Kepala SMKN 1 Majalengka menyampaikan apresiasi yang mendalam atas inisiatif tersebut. Menurutnya, tindakan ini bukan sekadar seremonial, melainkan cerminan dari budaya peduli lingkungan yang mulai mengakar di kalangan pendidik dan tenaga kependidikan. Kehadiran bibit-bibit ini akan menjadi investasi hijau yang manfaatnya akan dirasakan oleh generasi penerus sekolah di masa depan.

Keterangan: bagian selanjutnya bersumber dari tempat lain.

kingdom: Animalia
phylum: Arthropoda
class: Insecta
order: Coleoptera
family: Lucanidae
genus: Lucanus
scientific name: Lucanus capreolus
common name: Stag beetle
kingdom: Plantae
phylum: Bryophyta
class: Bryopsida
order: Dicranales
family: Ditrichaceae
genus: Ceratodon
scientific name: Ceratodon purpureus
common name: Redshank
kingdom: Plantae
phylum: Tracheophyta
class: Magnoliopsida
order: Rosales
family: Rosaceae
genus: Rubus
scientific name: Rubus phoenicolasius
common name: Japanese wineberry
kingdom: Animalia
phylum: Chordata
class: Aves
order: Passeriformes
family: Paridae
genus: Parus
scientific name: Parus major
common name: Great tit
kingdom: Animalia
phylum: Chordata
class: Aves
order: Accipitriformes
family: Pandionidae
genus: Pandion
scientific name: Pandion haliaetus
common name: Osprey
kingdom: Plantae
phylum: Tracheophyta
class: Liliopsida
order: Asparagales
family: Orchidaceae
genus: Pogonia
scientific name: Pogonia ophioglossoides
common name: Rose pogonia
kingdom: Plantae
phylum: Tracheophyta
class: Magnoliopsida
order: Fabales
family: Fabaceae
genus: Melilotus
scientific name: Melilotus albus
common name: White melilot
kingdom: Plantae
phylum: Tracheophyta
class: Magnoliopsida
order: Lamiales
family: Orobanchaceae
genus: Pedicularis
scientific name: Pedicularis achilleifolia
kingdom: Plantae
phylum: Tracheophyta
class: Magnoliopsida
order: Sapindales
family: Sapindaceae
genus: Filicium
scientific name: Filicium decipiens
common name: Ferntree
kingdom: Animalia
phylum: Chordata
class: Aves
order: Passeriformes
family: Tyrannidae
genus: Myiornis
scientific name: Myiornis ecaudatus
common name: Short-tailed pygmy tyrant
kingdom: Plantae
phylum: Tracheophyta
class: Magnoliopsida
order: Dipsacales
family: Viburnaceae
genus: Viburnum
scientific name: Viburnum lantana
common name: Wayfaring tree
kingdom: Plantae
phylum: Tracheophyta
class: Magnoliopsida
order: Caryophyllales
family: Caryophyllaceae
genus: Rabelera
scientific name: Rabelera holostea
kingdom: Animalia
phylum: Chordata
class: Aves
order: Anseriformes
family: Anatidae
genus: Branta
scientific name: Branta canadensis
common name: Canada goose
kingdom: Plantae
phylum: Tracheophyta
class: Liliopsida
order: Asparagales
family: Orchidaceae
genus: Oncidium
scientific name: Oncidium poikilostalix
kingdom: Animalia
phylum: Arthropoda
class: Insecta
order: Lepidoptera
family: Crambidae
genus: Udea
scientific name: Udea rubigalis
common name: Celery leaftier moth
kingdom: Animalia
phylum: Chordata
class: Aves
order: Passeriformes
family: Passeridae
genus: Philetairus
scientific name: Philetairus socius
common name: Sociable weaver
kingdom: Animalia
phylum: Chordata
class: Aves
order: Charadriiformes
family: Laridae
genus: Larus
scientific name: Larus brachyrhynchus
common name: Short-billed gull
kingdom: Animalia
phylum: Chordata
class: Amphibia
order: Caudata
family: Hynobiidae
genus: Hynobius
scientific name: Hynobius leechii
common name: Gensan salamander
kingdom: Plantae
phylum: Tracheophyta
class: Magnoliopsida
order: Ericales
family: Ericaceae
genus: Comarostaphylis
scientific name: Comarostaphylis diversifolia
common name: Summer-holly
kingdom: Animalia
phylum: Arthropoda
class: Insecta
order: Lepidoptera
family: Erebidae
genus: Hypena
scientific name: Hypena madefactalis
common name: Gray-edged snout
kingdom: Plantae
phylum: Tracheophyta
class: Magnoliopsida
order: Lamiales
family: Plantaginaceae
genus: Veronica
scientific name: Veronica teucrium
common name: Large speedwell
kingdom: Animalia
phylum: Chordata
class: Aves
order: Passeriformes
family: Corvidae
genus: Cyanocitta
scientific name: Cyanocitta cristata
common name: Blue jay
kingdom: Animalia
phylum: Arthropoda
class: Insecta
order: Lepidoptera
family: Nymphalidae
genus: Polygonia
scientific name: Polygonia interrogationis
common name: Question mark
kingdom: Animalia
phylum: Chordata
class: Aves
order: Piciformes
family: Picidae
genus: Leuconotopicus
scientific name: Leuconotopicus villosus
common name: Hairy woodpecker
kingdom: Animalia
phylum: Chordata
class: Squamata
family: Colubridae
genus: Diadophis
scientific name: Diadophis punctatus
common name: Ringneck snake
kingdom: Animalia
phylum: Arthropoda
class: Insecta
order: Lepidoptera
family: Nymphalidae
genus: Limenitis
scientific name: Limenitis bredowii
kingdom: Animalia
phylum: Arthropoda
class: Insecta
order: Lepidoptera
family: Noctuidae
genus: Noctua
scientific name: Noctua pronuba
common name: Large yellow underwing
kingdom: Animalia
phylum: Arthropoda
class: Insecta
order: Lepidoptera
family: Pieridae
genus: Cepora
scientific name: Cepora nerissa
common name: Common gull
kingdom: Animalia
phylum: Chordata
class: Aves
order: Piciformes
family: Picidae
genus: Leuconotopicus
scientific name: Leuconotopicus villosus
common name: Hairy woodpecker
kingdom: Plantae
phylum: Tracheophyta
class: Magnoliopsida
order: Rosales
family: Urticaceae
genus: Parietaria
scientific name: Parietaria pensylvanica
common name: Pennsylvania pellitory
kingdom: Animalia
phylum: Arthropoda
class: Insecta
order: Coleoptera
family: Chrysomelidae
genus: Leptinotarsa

Donasi bibit pohon ini menjadi titik tolak penting dalam implementasi Program Leuweung Hejo di SMKN 1 Majalengka. Program ini dirancang untuk menghijaukan kembali area sekolah dan sekitarnya, sekaligus mengedukasi peserta didik tentang pentingnya menjaga kelestarian alam. Dengan adanya tambahan bibit pohon, sekolah akan memiliki lebih banyak area terbuka hijau yang dapat dimanfaatkan sebagai laboratorium alam bagi siswa.
Seluruh bibit pohon yang didonasikan akan segera ditanam di berbagai titik strategis di lingkungan sekolah. Penanaman akan melibatkan partisipasi aktif dari siswa melalui kegiatan ekstrakurikuler pecinta alam dan kegiatan pembelajaran berbasis proyek. Dengan demikian, program ini tidak hanya berdampak pada aspek lingkungan, tetapi juga pada pengembangan karakter dan kepedulian sosial siswa.
Kegiatan donasi bibit pohon ini membuktikan bahwa langkah kecil dari lingkungan internal sekolah dapat memberikan dampak besar bagi keberlanjutan ekosistem. Para pendidik dan tenaga kependidikan yang berulang tahun pada bulan Juni dan Juli 2026 telah menjadi pionir dalam gerakan hijau ini. Mereka menunjukkan bahwa merayakan momen pribadi dapat dibingkai dalam aksi sosial yang bermakna.
Program Leuweung Hejo sendiri diharapkan akan terus berlanjut dengan berbagai kegiatan pendukung, seperti perawatan bibit secara berkala, pemantauan pertumbuhan pohon, hingga program adopsi pohon oleh masing-masing kelas. Sekolah juga akan menjalin kerja sama dengan dinas terkait dan komunitas lingkungan untuk memperluas jangkauan program ini.
Dengan diterimanya donasi bibit pohon ini, SMKN 1 Majalengka optimis dapat menciptakan lingkungan belajar yang lebih asri, sejuk, dan nyaman. Kehadiran pohon-pohon yang tumbuh subur di kemudian hari akan menjadi saksi bisu dari komitmen warga sekolah terhadap pelestarian lingkungan. Selain itu, program ini juga diharapkan dapat menginspirasi sekolah-sekolah lain untuk melakukan hal serupa.
Kepala SMKN 1 Majalengka menegaskan bahwa program ini akan terus didorong dan dikembangkan sebagai bagian dari visi sekolah untuk mencetak lulusan yang tidak hanya unggul dalam prestasi akademik dan vokasional, tetapi juga memiliki kesadaran ekologis yang tinggi. Seluruh elemen sekolah diajak untuk bersama-sama menjaga dan merawat bibit-bibit yang telah ditanam agar dapat tumbuh dengan baik.
Akhirnya, momentum 3 Agustus 2026 ini akan menjadi catatan sejarah tersendiri bagi SMKN 1 Majalengka. Donasi bibit pohon dari para pegawai berulang tahun bukan hanya tentang menanam pohon, tetapi juga menanam nilai-nilai kebaikan, kebersamaan, dan tanggung jawab terhadap alam. Semoga langkah ini menjadi awal dari perubahan besar yang akan terus menghijaukan bumi Majalengka.